The mother of a six-year-old boy murdered in the Sandy Hook Elementary School shooting has testified in the Alex Jones defamation case, and spoke directly to the right-wing Infowars host about the devastating impact of his conspiratorial claims.
Scarlett Lewis and Neil Heslin, the parents of Jesse Lewis, are suing Jones and his company Free Speech Media for $150m over the harassment they say they suffered after the 2012 shooting in Newtown, Connecticut.
“Jesse was real,” Ms Lewis told Jones as he sat in the courtroom in Travis County, Texas, as she testified on Tuesday. “I am a real mom.”
She added: “I wanted to tell you, to your face, because I wanted you to know that I am a mother, first and foremost. I know that you’re a father,” Lewis told Jones.
“And my son existed. You’re still on your show, today, trying to say that I am — implying — that I’m an actress. That I’m ‘Deep State.’ You have. This week. And I don’t understand.”
She went on to tell Jones that even he did not believe his own outrageous statements about the shooting.
“I am not deep state...I know you know that...I know you believe me, yet you’re going to leave this courtroom and say it again on your show,” she said. “Do you have the capacity to put yourself in my shoes? Do you have empathy?”
Jones has claimed on his show that the shooting, in which 20 children and six adults were massacred, was a “false flag” operation involving paid actors.
“I think you know that Sandy Hook is real and that it happened... But I don’t think you understand, at all, the repercussions of going on air with a huge audience and lying and calling this a hoax... You don’t understand that.”
At one point, Ms Lewis asked Jones if he really thought she was an actress.
“Having a six-year-old son shot in his forehead in his classroom is unbearable. ... And then to have someone on top of that perpetuate a lie that it was a hoax, that it didn’t happen, that it was a false flag, that I was an actress — You think I’m an actress?”
“No, I don’t think you’re an actor,” he replied before the judge admonished him and told him to remain quiet.
She also told Jones that the truth was “vital to our world” and “what we base our reality on.”
“We have to agree on that to have a civil society,” she continued.
Sandy Hook is a hard truth. A hard truth. Nobody would want to ever believe that (20) kids could be murdered. Nobody would ever want to believe that. I understand people not wanting to believe that, actually — I don’t want to believe it.”
She told the court that in the wake of the shooting she could not return to her own home, but when she did she found a message on a chalkboard that her son had spelled out phonetically that read, “Nurturing Healing Love.”
“I have, since that day, dedicated my life to keeping kids safe,” Ms Lewis told Jones.

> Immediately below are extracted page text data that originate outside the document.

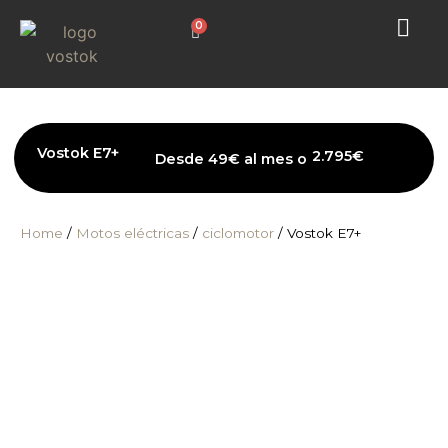
0
Vostok E7+
2.795
€
Desde 49€ al mes o
Home
/
Motos eléctricas
/
ciclomotor
/ Vostok E7+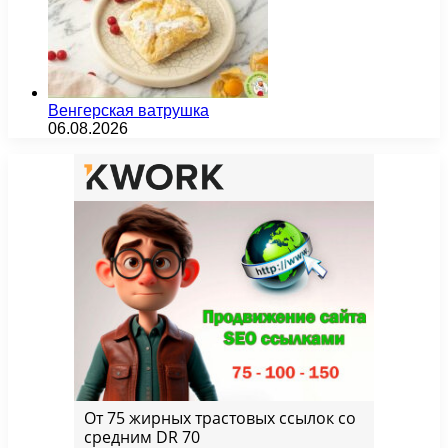
Венгерская ватрушка
06.08.2026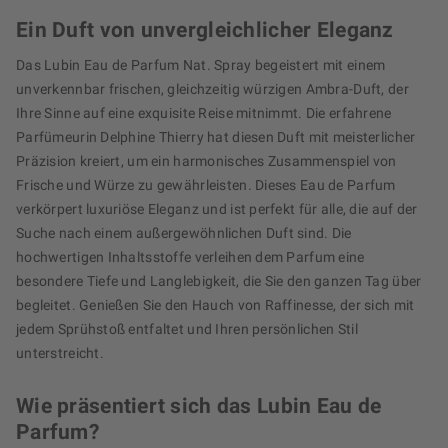
Ein Duft von unvergleichlicher Eleganz
Das Lubin Eau de Parfum Nat. Spray begeistert mit einem
unverkennbar frischen, gleichzeitig würzigen Ambra-Duft, der
Ihre Sinne auf eine exquisite Reise mitnimmt. Die erfahrene
Parfümeurin Delphine Thierry hat diesen Duft mit meisterlicher
Präzision kreiert, um ein harmonisches Zusammenspiel von
Frische und Würze zu gewährleisten. Dieses Eau de Parfum
verkörpert luxuriöse Eleganz und ist perfekt für alle, die auf der
Suche nach einem außergewöhnlichen Duft sind. Die
hochwertigen Inhaltsstoffe verleihen dem Parfum eine
besondere Tiefe und Langlebigkeit, die Sie den ganzen Tag über
begleitet. Genießen Sie den Hauch von Raffinesse, der sich mit
jedem Sprühstoß entfaltet und Ihren persönlichen Stil
unterstreicht.
Wie präsentiert sich das Lubin Eau de
Parfum?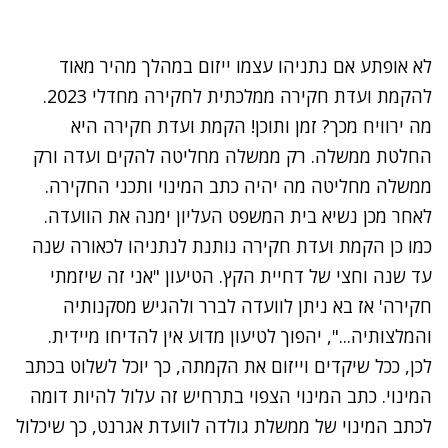
לא אופתע אם נתניהו עצמו ייזום במהלך מהיר מאוד
להקמת ועדת חקירה ממלכתית לחקירה מחדלי 2023.
מה ירוויח מכך? זמן ותוכן! הקמת ועדת חקירה היא
החלטת ממשלה. רק ממשלה מחליטה להקים ועדה ורק
ממשלה מחליטה מה יהיה כתב המינוי ותכני החקירה.
לאחר מכן נשיא בית המשפט העליון ימנה את הוועדה.
כמו כן הקמת ועדת חקירה נותנת לנתניהו לכאורה שנה
עד שנה וחצי של דחיית הקץ. הטיעון "אני זה שיזמתי
חקירה' אז בא ניתן לוועדה לברר ולהגיש מסקנותיה
והמלצותיה...", יהפוך לטיעון מדוע אין להדיחו מיידית.
לכן, ככל שיקדים וייזום את הקמתה, כך יוכל לשלוט בכתב
המינוי. כתב המינוי הצפוי בתרחיש זה עלול להיות דומה
לכתב המינוי של ממשלת גולדה לוועדת אגרנט, כך שיכלול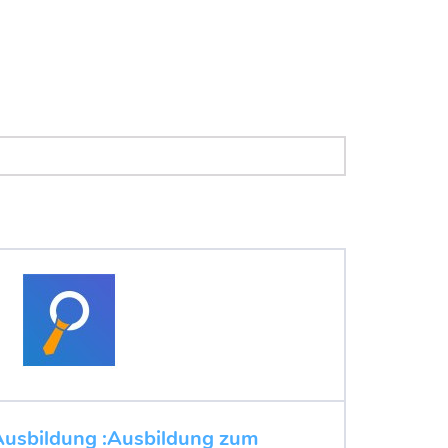
Ausbildung :Ausbildung zum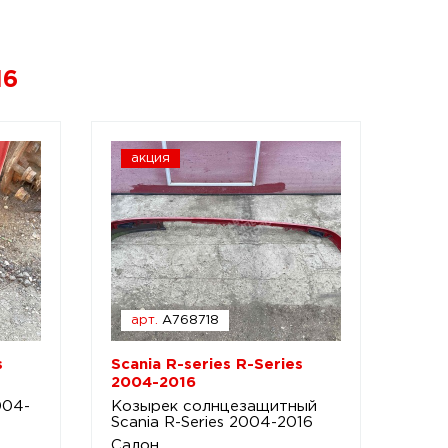
16
акция
арт.
A768718
s
Scania R-series R-Series
2004-2016
004-
Козырек солнцезащитный
Scania R-Series 2004-2016
Салон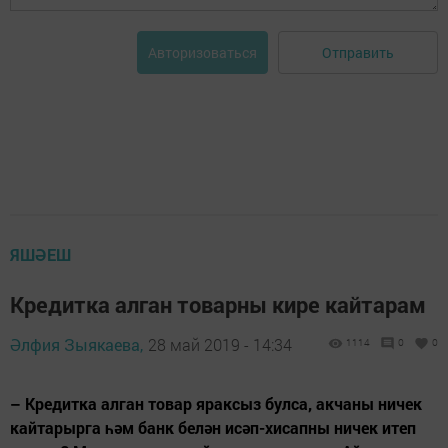
Отправить
Авторизоваться
ЯШӘЕШ
Кредитка алган товарны кире кайтарам
Әлфия Зыякаева,
28 май 2019 - 14:34
1114
0
0
– Кредитка алган товар яраксыз булса, акчаны ничек
кайтарырга һәм банк белән исәп-хисапны ничек итеп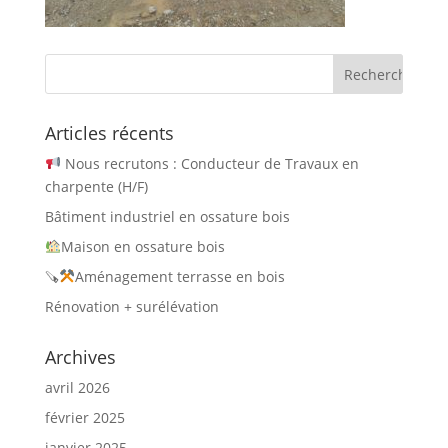
Articles récents
Nous recrutons : Conducteur de Travaux en
charpente (H/F)
Bâtiment industriel en ossature bois
Maison en ossature bois
🪚
Aménagement terrasse en bois
Rénovation + surélévation
Archives
avril 2026
février 2025
janvier 2025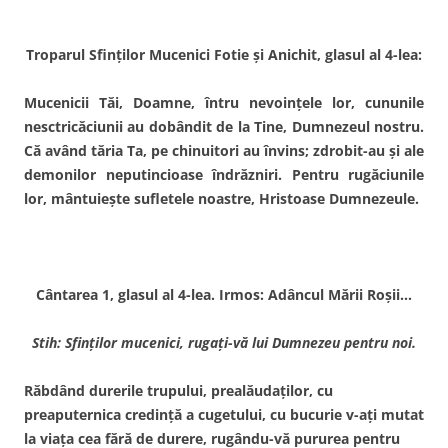
Troparul Sfinţilor Mucenici Fotie şi Anichit, glasul al 4-lea:
Mucenicii Tăi, Doamne, întru nevoinţele lor, cununile
nesctricăciunii au dobândit de la Tine, Dumnezeul nostru.
Că având tăria Ta, pe chinuitori au învins; zdrobit-au şi ale
demonilor neputincioase îndrăzniri. Pentru rugăciunile
lor, mântuieşte sufletele noastre, Hristoase Dumnezeule.
Cântarea 1, glasul al 4-lea. Irmos: Adâncul Mării Roşii…
Stih: Sfinţilor mucenici, rugaţi-vă lui Dumnezeu pentru noi.
Răbdând durerile trupului, prealăudaţilor, cu
preaputernica credinţă a cugetului, cu bucurie v-aţi mutat
la viaţa cea fără de durere, rugându-vă pururea pentru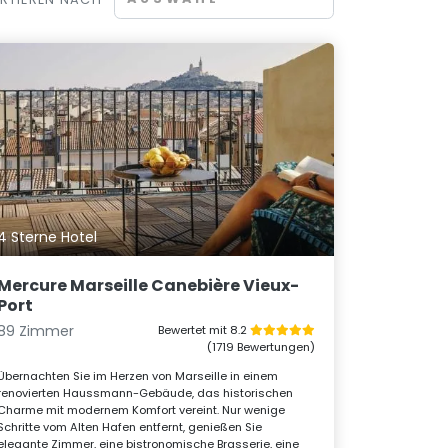
4 Sterne Hotel
Mercure Marseille Canebière Vieux-
Port
89 Zimmer
Bewertet mit 8.2
(1719 Bewertungen)
Übernachten Sie im Herzen von Marseille in einem
renovierten Haussmann-Gebäude, das historischen
Charme mit modernem Komfort vereint. Nur wenige
Schritte vom Alten Hafen entfernt, genießen Sie
elegante Zimmer, eine bistronomische Brasserie, eine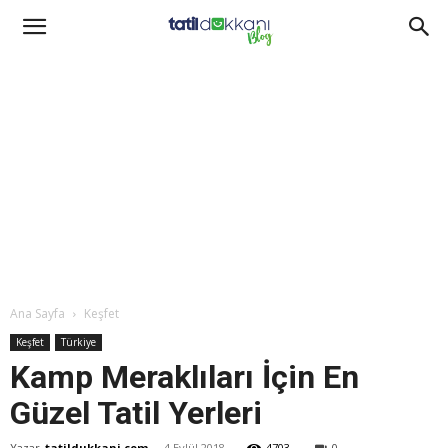
Ana Sayfa
Keşfet
Keşfet
Türkiye
Kamp Meraklıları İçin En
Güzel Tatil Yerleri
Yazar
tatildukkani.com
-
4 Eylül 2018
4703
0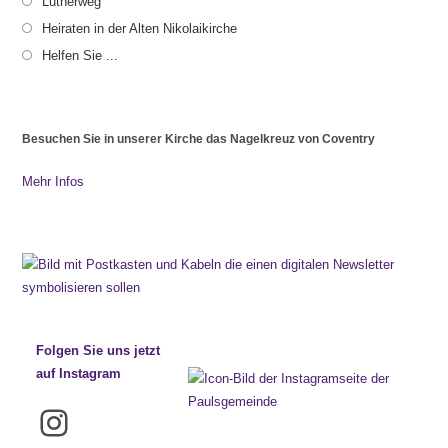
Lutherweg
Heiraten in der Alten Nikolaikirche
Helfen Sie ...
Besuchen Sie in unserer Kirche das Nagelkreuz von Coventry
Mehr Infos
Folgen Sie uns jetzt
auf Instagram
Instagram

“It’s our responsibility. I used to think it was a school responsibility, it’s actually our responsibility. I have dedicated my life to that, and having a quarter of Americans doubt that Sandy Hook happened or doubt the facts around Sandy Hook is not conducive to keeping our kids safe.”
She then told the jury that she was testifying to “get you to stop” and to put an end to “the fear that you’ve put people in from your following.”
“This isn’t staged, like one of your people said,” she told Jones.
“This is a real event. It seems so incredible to me that we have to do this, that we have to implore you, punish you, for you to stop lying. Saying it’s a hoax. It happened. It’s surreal what is going on here.”
“I hope to accomplish an era of truth. An era of truth. Please.”